DISADARI atau tidak, pemahaman sebagian teman-teman ‘salafy’ bahwa pakaian muslimah dianjurkan atau bahkan wajib berwarna hitam, merupakan fakta yang jelas ada. Baik secara lisanul maqol (ucapan lisan) ataupun lisanul hal (amaliah mereka). Ada yang mengganggap, bahwa warna hitam bagi pakain muslimah lebih afdhol dari yang lainnya. Sebagian lagi berkeyakinan, bahwa warna hitam bersifat harus.

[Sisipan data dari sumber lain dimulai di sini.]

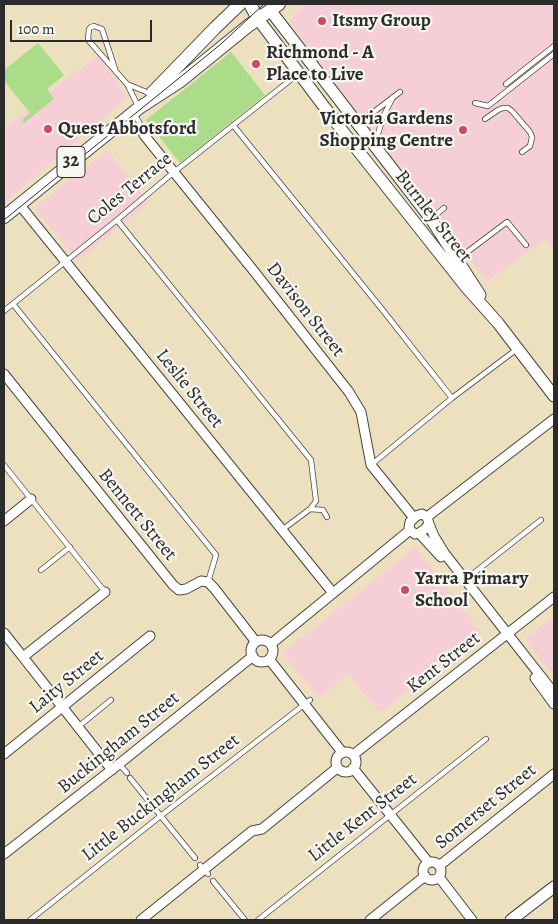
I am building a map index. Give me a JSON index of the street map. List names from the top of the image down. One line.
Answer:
{"streets":{"main road":["32","Burnley Street"],"street":["Davison Street","Leslie Street","Bennett Street","Kent Street","Laity Street","Buckingham Street","Somerset Street"],"lane":["Coles Terrace","Little Buckingham Street","Little Kent Street"]},"crossings":[["32","Burnley Street"],["32","Davison Street"],["32","Leslie Street"],["Coles Terrace","Burnley Street"],["Coles Terrace","Davison Street"],["Coles Terrace","Leslie Street"]],"places":["Itsmy Group","Richmond - A Place to Live","Quest Abbotsford","Victoria Gardens Shopping Centre","Yarra Primary School"],"scale_bar":"100 m"}
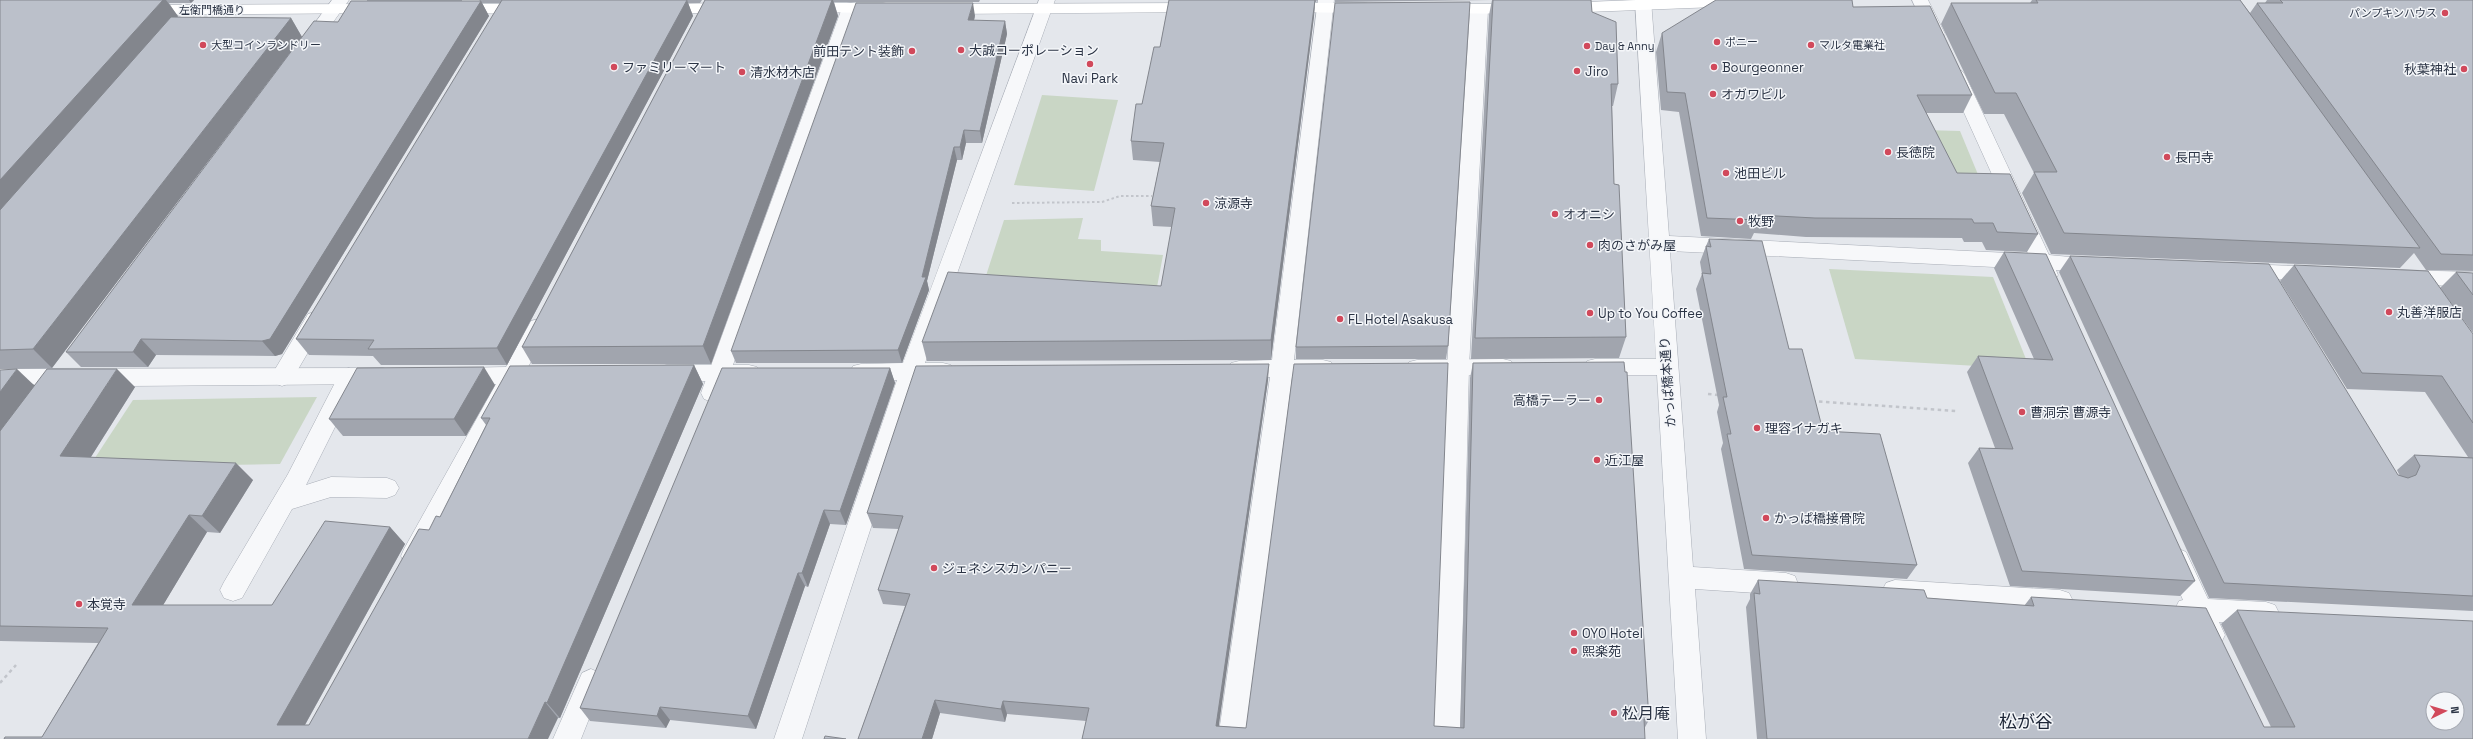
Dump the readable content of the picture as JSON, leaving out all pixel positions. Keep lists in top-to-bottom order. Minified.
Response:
{"streets":{"street":["左衛門橋通り","かっぱ橋本通り"]},"districts":["松が谷"],"places":["パンプキンハウス","ポニー","大型コインランドリー","マルタ電業社","Day & Anny","大誠コーポレーション","前田テント装飾","Navi Park","ファミリーマート","Bourgeonner","秋葉神社","Jiro","清水材木店","オガワビル","長徳院","長円寺","池田ビル","涼源寺","オオニシ","牧野","肉のさがみ屋","丸善洋服店","Up to You Coffee","FL Hotel Asakusa","高橋テーラー","曹洞宗 曹源寺","理容イナガキ","近江屋","かっぱ橋接骨院","ジェネシスカンパニー","本覚寺","OYO Hotel","熙楽苑","松月庵"],"north":"right"}
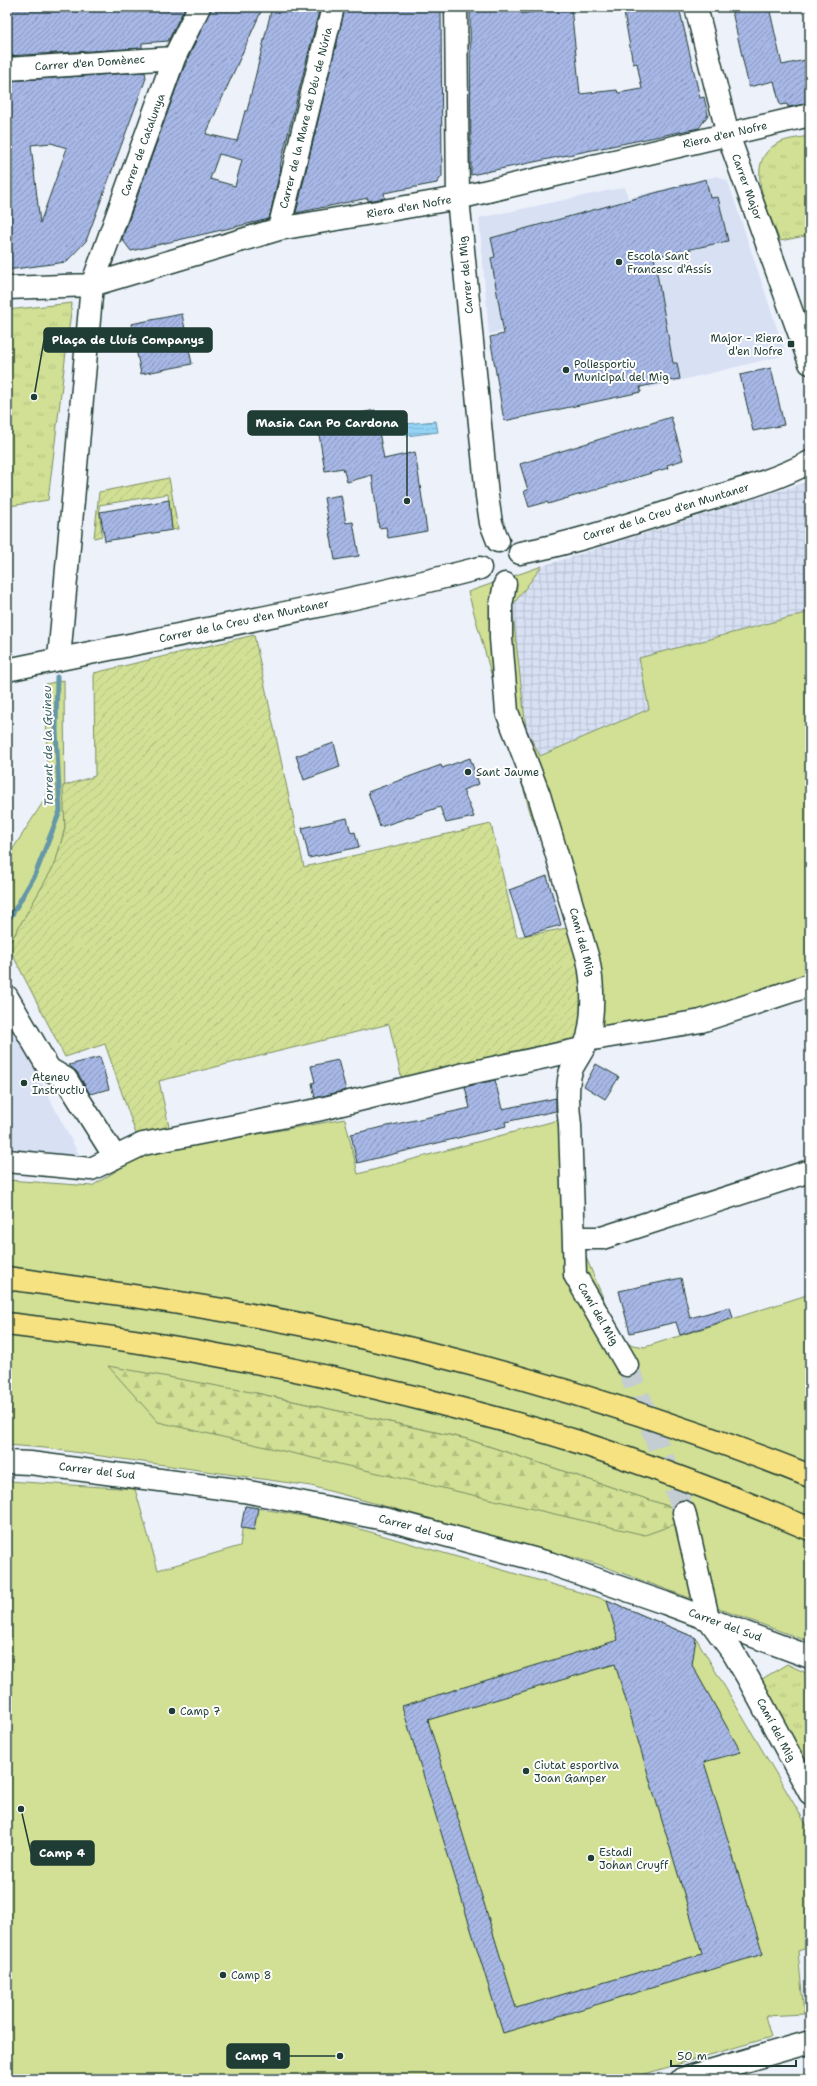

Bahkan ada seorang yang syaikh yang diundang mereka pada acara daurah di Indonesia beberapa tahun yang lalu menyatakan, bahwa pakain warna hitam untuk muslimah, merupakan sunnah para shahabiyah zaman itu. Mereka berdalil dengan kisah dalam sunan Abu Dawud ketika turun ayat hijab, bahwa pakaian wanita dari kaum Anshor kelihatan seperti burung gagak.
Dari sisi amaliah sehari-hari, mereka juga mengharuskan warna hitam untuk dikenakan di luar rumah. Seolah, seorang wanita yang keluar rumah dengan memakai pakaian bukan warna hitam, telah melakukan tindak kemaksiatan kepada Allah, atau minimal dituduh telah ‘futur’.
BACA JUGA: Wanita dalam Pikiran Laki-laki
Hal ini nyata keluar dari lisan-lisan sebagian ustadz-ustadz mereka. Yang tentunya secara alami diadopsi dan diterapkan oleh para ikhwah dan akhwat selalu pendengar setia mereka. Bahkan ada suatu kejadian unik menimpa seorang akhwat, saat mengikuti acara walimah urs di suatu tempat. Akhwat tersebut biasanya memamaki pakaian warna hitam-hitam. Maka waktu acara tersebut beliau memakai warna selain hitam. Tak tunggu lama, sebagian akhwat yang mengaku paling salafy menegur keras dengan sindiran yang menyakitkan hati :”Anti sekarang sudah berubah ya ?”. Walau bertanya, maksudnya menghina.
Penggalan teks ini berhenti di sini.